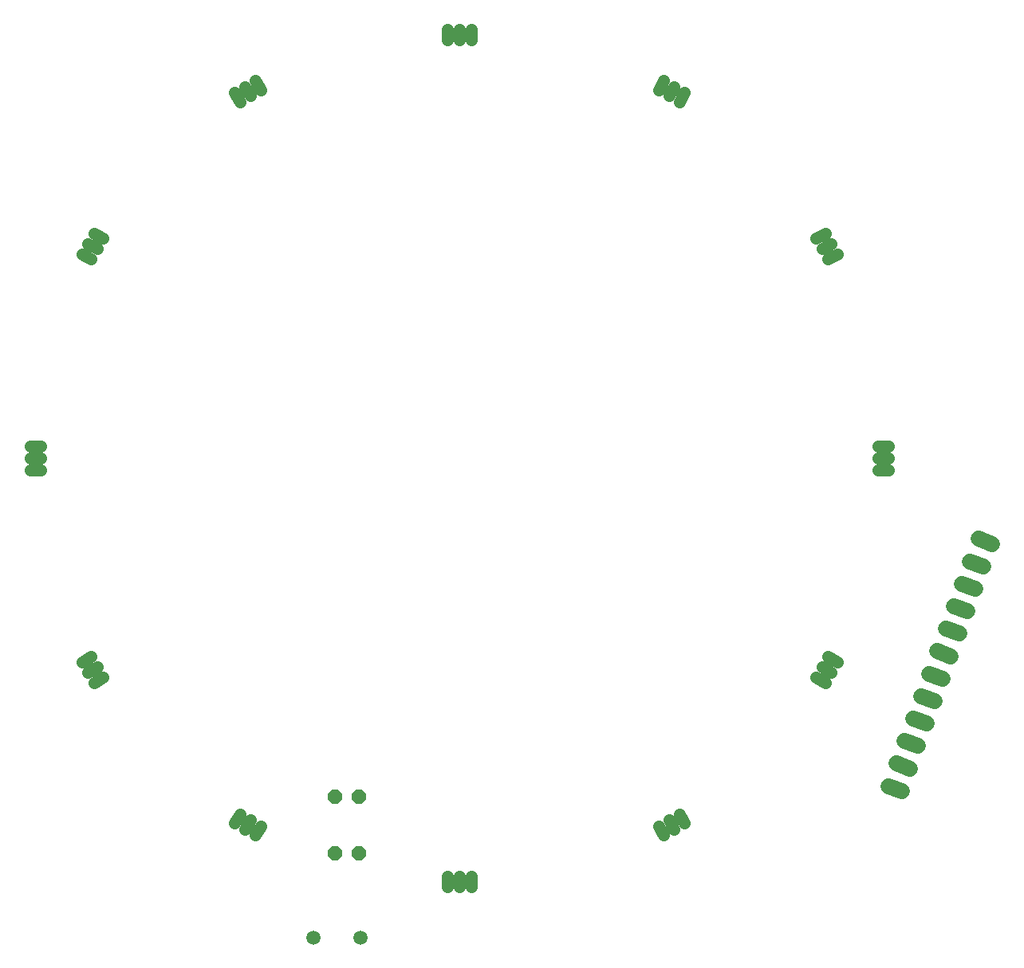
<source format=gbr>
G04 EAGLE Gerber RS-274X export*
G75*
%MOMM*%
%FSLAX34Y34*%
%LPD*%
%INSoldermask Top*%
%IPPOS*%
%AMOC8*
5,1,8,0,0,1.08239X$1,22.5*%
G01*
%ADD10C,1.311200*%
%ADD11P,1.649562X8X22.500000*%
%ADD12C,1.727200*%
%ADD13C,1.511200*%


D10*
X444460Y12700D02*
X455540Y12700D01*
X455540Y0D02*
X444460Y0D01*
X444460Y-12700D02*
X455540Y-12700D01*
X12700Y-444460D02*
X12700Y-455540D01*
X0Y-455540D02*
X0Y-444460D01*
X-12700Y-444460D02*
X-12700Y-455540D01*
X233229Y-378563D02*
X238769Y-388159D01*
X227770Y-394509D02*
X222230Y-384913D01*
X211231Y-391263D02*
X216771Y-400859D01*
X391263Y-211231D02*
X400859Y-216771D01*
X394509Y-227770D02*
X384913Y-222230D01*
X378563Y-233229D02*
X388159Y-238769D01*
X378563Y233229D02*
X388159Y238768D01*
X394509Y227770D02*
X384913Y222230D01*
X391263Y211232D02*
X400859Y216771D01*
X211231Y391263D02*
X216771Y400859D01*
X227770Y394509D02*
X222230Y384913D01*
X233229Y378563D02*
X238769Y388159D01*
X-12700Y444460D02*
X-12700Y455540D01*
X0Y455540D02*
X0Y444460D01*
X12700Y444460D02*
X12700Y455540D01*
X-233229Y378563D02*
X-238768Y388159D01*
X-227770Y394509D02*
X-222230Y384913D01*
X-211232Y391263D02*
X-216771Y400859D01*
X-391263Y211232D02*
X-400859Y216771D01*
X-394509Y227770D02*
X-384913Y222230D01*
X-378563Y233229D02*
X-388159Y238768D01*
X-444460Y-12700D02*
X-455540Y-12700D01*
X-455540Y0D02*
X-444460Y0D01*
X-444460Y12700D02*
X-455540Y12700D01*
X-378563Y-233229D02*
X-388159Y-238769D01*
X-394509Y-227770D02*
X-384913Y-222230D01*
X-391263Y-211231D02*
X-400859Y-216771D01*
X-211231Y-391263D02*
X-216771Y-400859D01*
X-227770Y-394509D02*
X-222230Y-384913D01*
X-233229Y-378563D02*
X-238769Y-388159D01*
D11*
X-132700Y-420000D03*
X-107300Y-420000D03*
X-132700Y-360000D03*
X-107300Y-360000D03*
D12*
X550620Y-86119D02*
X564941Y-91331D01*
X556253Y-115199D02*
X541932Y-109987D01*
X533245Y-133855D02*
X547566Y-139068D01*
X538879Y-162936D02*
X524558Y-157723D01*
X515871Y-181592D02*
X530191Y-186804D01*
X521504Y-210672D02*
X507183Y-205460D01*
X498496Y-229328D02*
X512817Y-234540D01*
X504129Y-258408D02*
X489809Y-253196D01*
X481121Y-277064D02*
X495442Y-282277D01*
X486755Y-306145D02*
X472434Y-300932D01*
X463747Y-324801D02*
X478068Y-330013D01*
X469380Y-353881D02*
X455059Y-348669D01*
D13*
X-105000Y-510000D03*
X-155000Y-510000D03*
M02*

</source>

........

> **Aim of the exercise**: Print every entry above again, exactly as written. Leave the images out.

> **Solution to this problem**:
<source format=gbr>
G04 EAGLE Gerber RS-274X export*
G75*
%MOMM*%
%FSLAX34Y34*%
%LPD*%
%INSoldermask Top*%
%IPPOS*%
%AMOC8*
5,1,8,0,0,1.08239X$1,22.5*%
G01*
%ADD10C,1.311200*%
%ADD11P,1.649562X8X22.500000*%
%ADD12C,1.727200*%
%ADD13C,1.511200*%


D10*
X444460Y12700D02*
X455540Y12700D01*
X455540Y0D02*
X444460Y0D01*
X444460Y-12700D02*
X455540Y-12700D01*
X12700Y-444460D02*
X12700Y-455540D01*
X0Y-455540D02*
X0Y-444460D01*
X-12700Y-444460D02*
X-12700Y-455540D01*
X233229Y-378563D02*
X238769Y-388159D01*
X227770Y-394509D02*
X222230Y-384913D01*
X211231Y-391263D02*
X216771Y-400859D01*
X391263Y-211231D02*
X400859Y-216771D01*
X394509Y-227770D02*
X384913Y-222230D01*
X378563Y-233229D02*
X388159Y-238769D01*
X378563Y233229D02*
X388159Y238768D01*
X394509Y227770D02*
X384913Y222230D01*
X391263Y211232D02*
X400859Y216771D01*
X211231Y391263D02*
X216771Y400859D01*
X227770Y394509D02*
X222230Y384913D01*
X233229Y378563D02*
X238769Y388159D01*
X-12700Y444460D02*
X-12700Y455540D01*
X0Y455540D02*
X0Y444460D01*
X12700Y444460D02*
X12700Y455540D01*
X-233229Y378563D02*
X-238768Y388159D01*
X-227770Y394509D02*
X-222230Y384913D01*
X-211232Y391263D02*
X-216771Y400859D01*
X-391263Y211232D02*
X-400859Y216771D01*
X-394509Y227770D02*
X-384913Y222230D01*
X-378563Y233229D02*
X-388159Y238768D01*
X-444460Y-12700D02*
X-455540Y-12700D01*
X-455540Y0D02*
X-444460Y0D01*
X-444460Y12700D02*
X-455540Y12700D01*
X-378563Y-233229D02*
X-388159Y-238769D01*
X-394509Y-227770D02*
X-384913Y-222230D01*
X-391263Y-211231D02*
X-400859Y-216771D01*
X-211231Y-391263D02*
X-216771Y-400859D01*
X-227770Y-394509D02*
X-222230Y-384913D01*
X-233229Y-378563D02*
X-238769Y-388159D01*
D11*
X-132700Y-420000D03*
X-107300Y-420000D03*
X-132700Y-360000D03*
X-107300Y-360000D03*
D12*
X550620Y-86119D02*
X564941Y-91331D01*
X556253Y-115199D02*
X541932Y-109987D01*
X533245Y-133855D02*
X547566Y-139068D01*
X538879Y-162936D02*
X524558Y-157723D01*
X515871Y-181592D02*
X530191Y-186804D01*
X521504Y-210672D02*
X507183Y-205460D01*
X498496Y-229328D02*
X512817Y-234540D01*
X504129Y-258408D02*
X489809Y-253196D01*
X481121Y-277064D02*
X495442Y-282277D01*
X486755Y-306145D02*
X472434Y-300932D01*
X463747Y-324801D02*
X478068Y-330013D01*
X469380Y-353881D02*
X455059Y-348669D01*
D13*
X-105000Y-510000D03*
X-155000Y-510000D03*
M02*

</source>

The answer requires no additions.